Por Pablo Melgar
Con la muerte de Alberto “Mellizo” Conti Nappa, ocurrida a poco de cumplir los cien años, Minas pierde a uno de esos vecinos que parecían formar parte del paisaje urbano.
De los minuanos “químicamente puros”, de los que hicieron de la esquina un lugar de encuentro para discutir de fútbol, política o de la vida misma.
Blanco hasta la médula, llevaba con orgullo esa identidad que también reflejaba en su inconfundible bigote. Militante del Partido Nacional, fue un ferviente seguidor de Carlos Julio Pereyra y un activo integrante del Movimiento Nacional de Rocha, al que acompañó con convicción durante décadas. Vivió intensamente la política y conoció de primera mano a muchos de sus protagonistas.
EL ORIGEN
Su origen italiano afloraba en cada conversación. Esa “tanada” que nunca perdió convivía naturalmente con su profundo nacionalismo blanco.
Podía defender con pasión las ideas federalistas y, al mismo tiempo, reivindicar la figura de Giuseppe Garibaldi como héroe de Italia. No por casualidad presidió el centro cultural que lleva su nombre.
EL ALBIRROJO
Otra de sus grandes pasiones fue el Lavalleja Fútbol Club. Hincha incondicional, disfrutó como pocos cada triunfo del equipo de toda la vida. Los domingos de fútbol eran parte inseparable de su existencia y de su conversación cotidiana.

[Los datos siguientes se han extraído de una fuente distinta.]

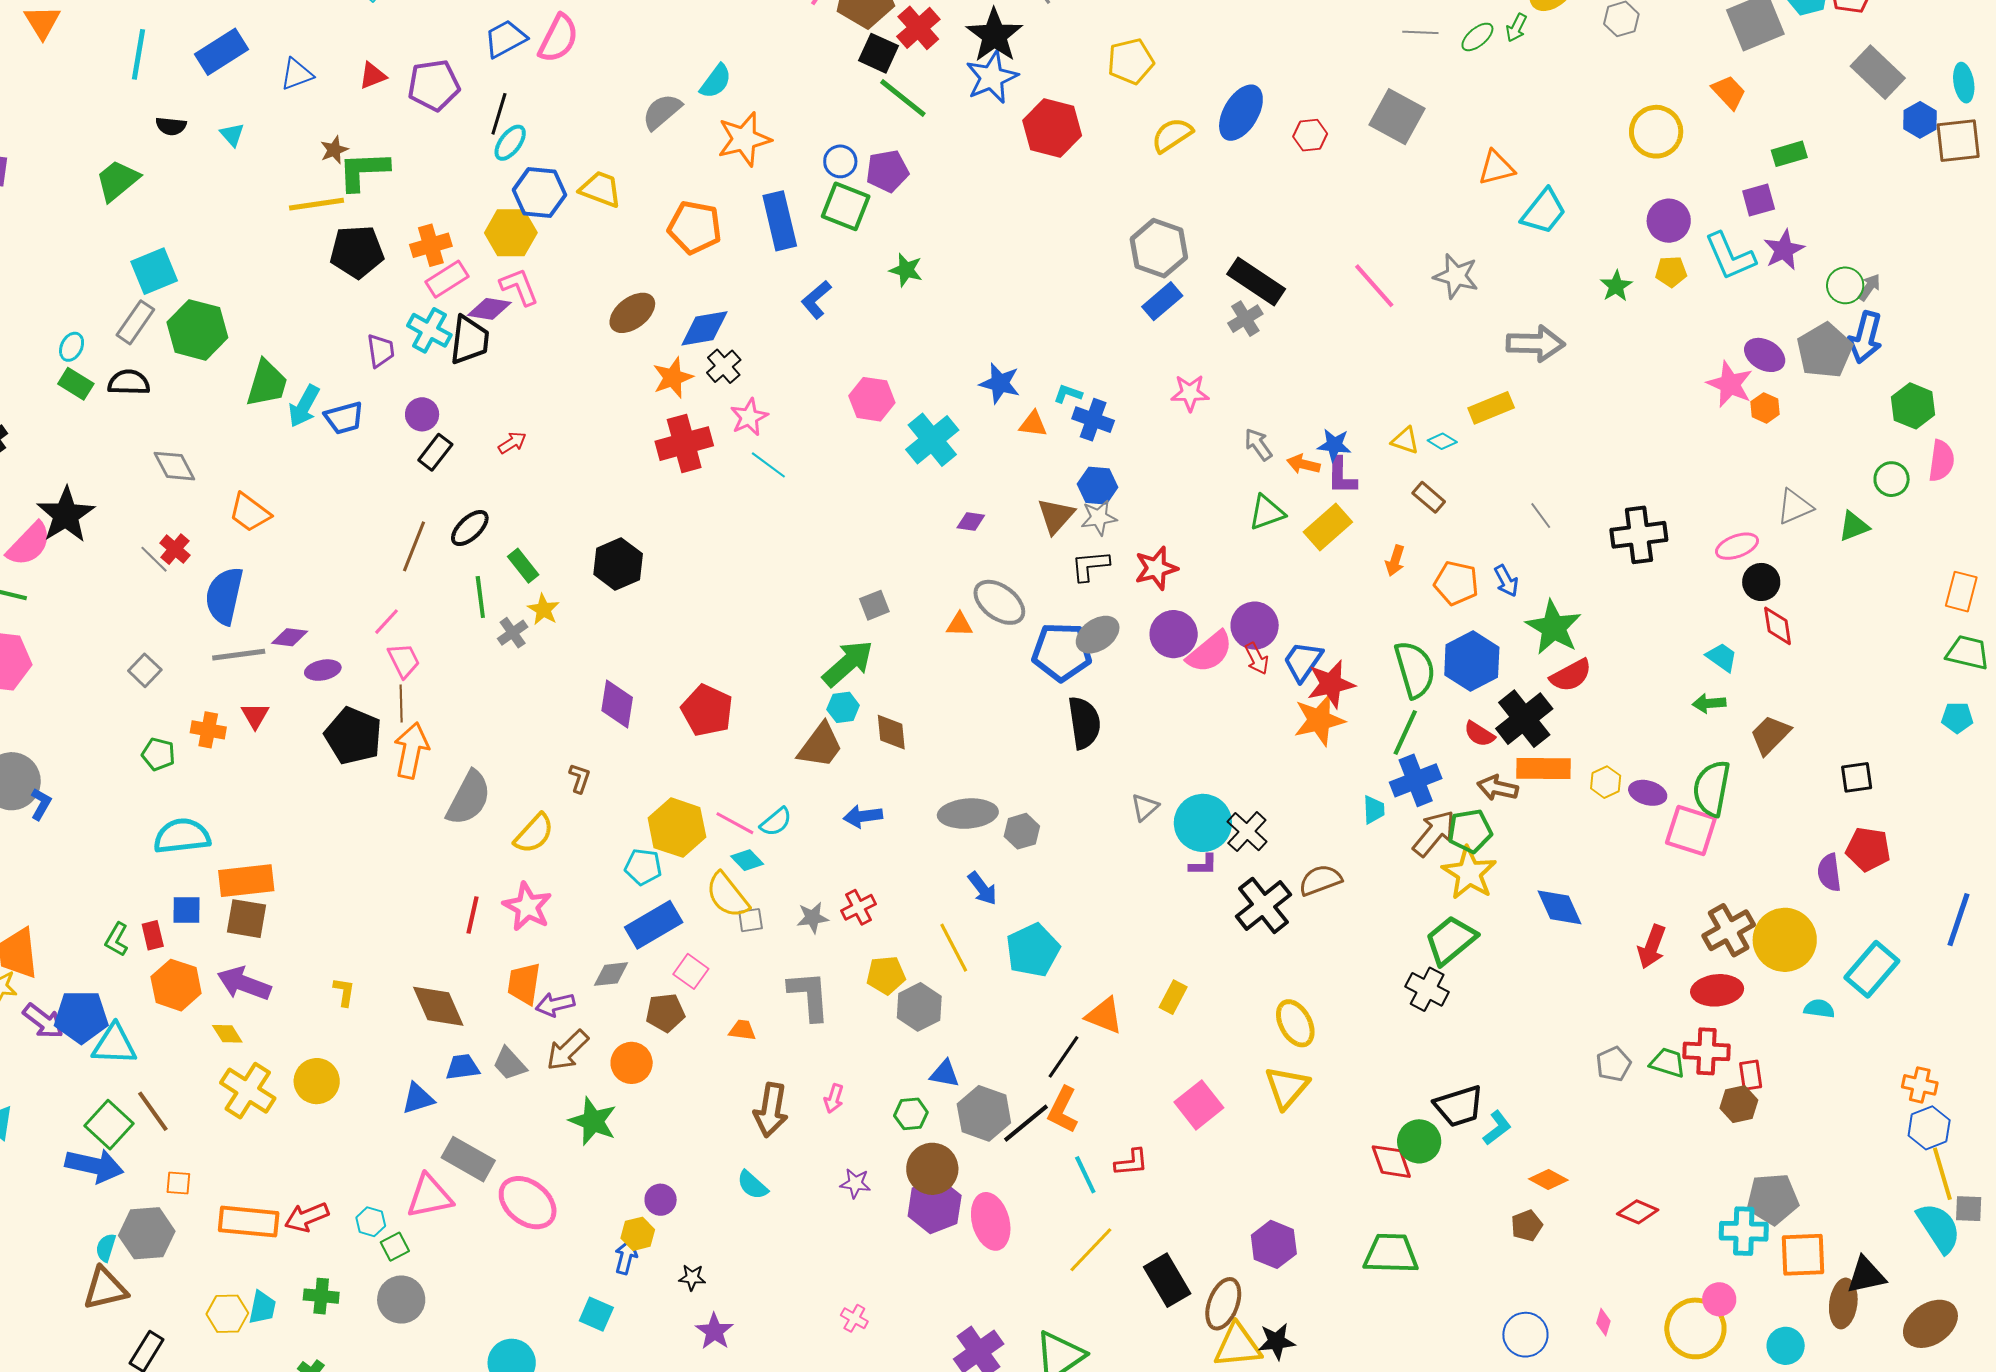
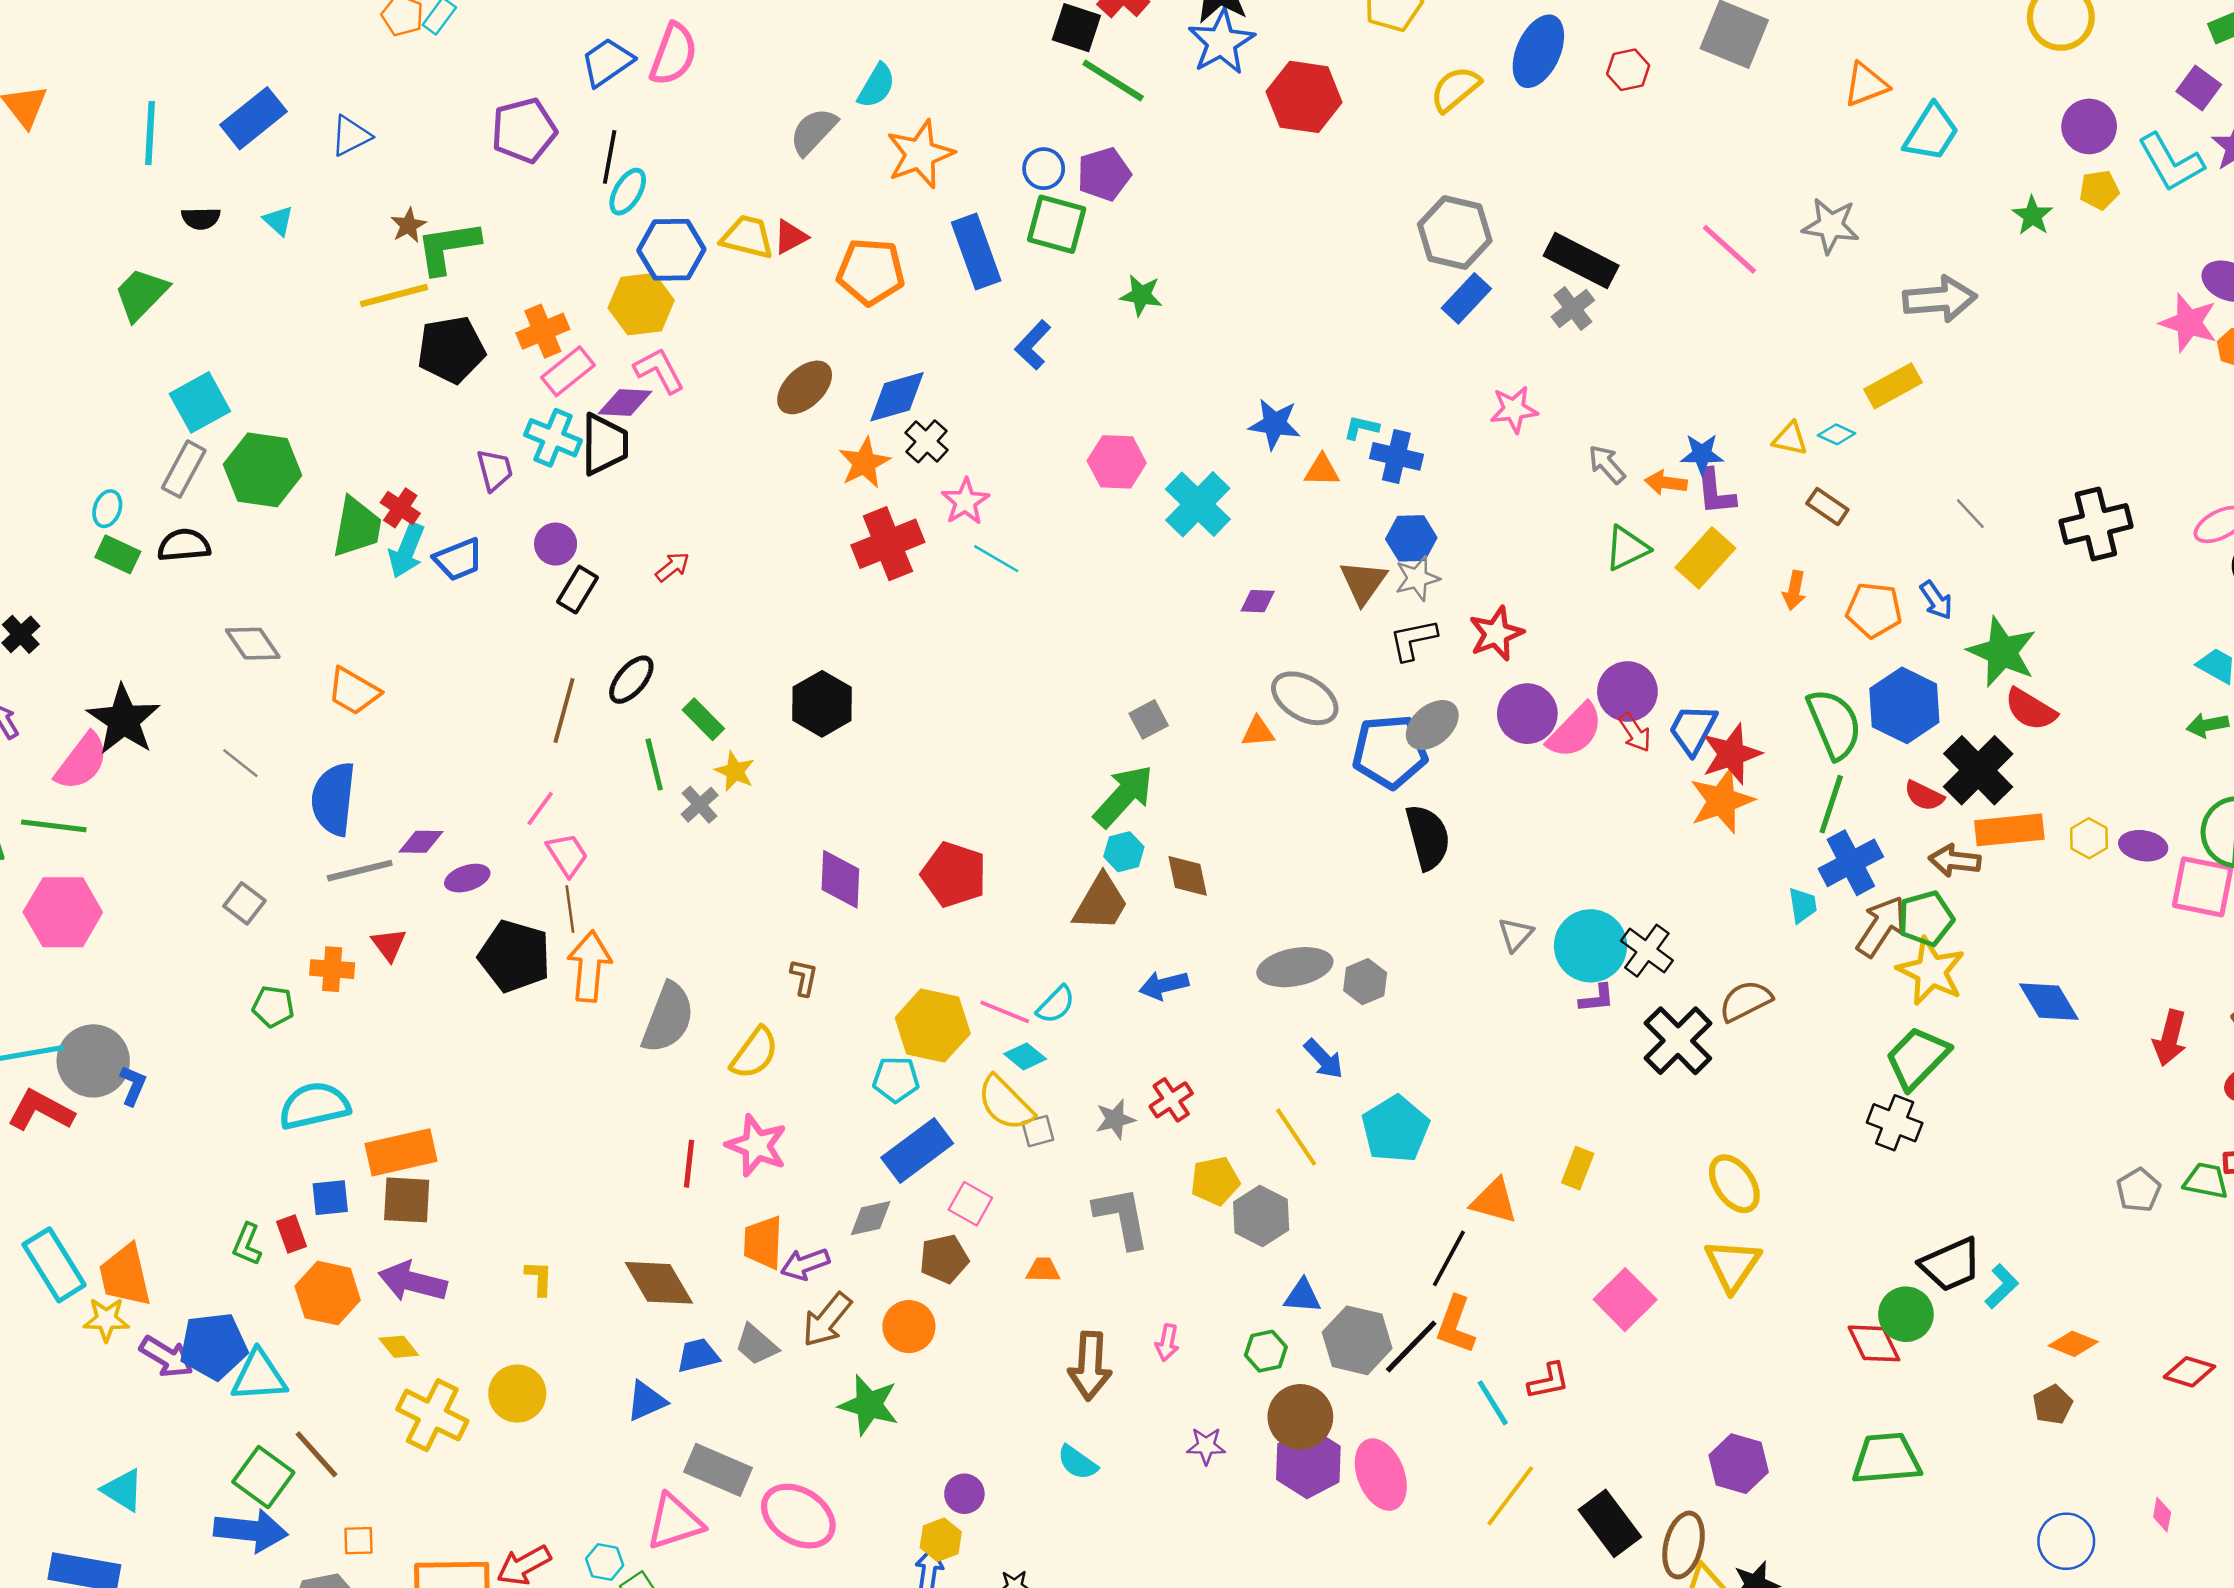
red triangle: (373, 76) -> (790, 237), moved
purple square: (1759, 200) -> (2199, 88), turned -32
red cross: (175, 549) -> (400, 508), moved
red semicircle: (1571, 675) -> (2030, 709), turned 66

En la recuperación democrática también dejó su huella. Fue una pieza importante en la reconstrucción institucional desde la Junta Departamental de Lavalleja, primero como funcionario y luego como edil, aportando su experiencia y su compromiso con la vida pública.
EN CUALQUIER ESQUINA
Pero, por encima de los cargos y las banderas, Conti Nappa representaba una forma de ser minuano que hoy escasea: la del vecino que conocía a todos, que conversaba con cualquiera y que convertía una esquina en un espacio de convivencia cívica.
Será difícil pasar por la esquina de Domingo Pérez, entre Ellauri y Carbajal, sin imaginar su figura, siempre dispuesta a iniciar una charla o a continuar una discusión que parecía no terminar nunca.
Con él se va también una parte de la memoria viva de Minas. De esa ciudad donde la política, el fútbol, la amistad y el barrio todavía se mezclaban en largas conversaciones al aire libre.
Su ausencia deja un vacío que solo el tiempo podrá dimensionar.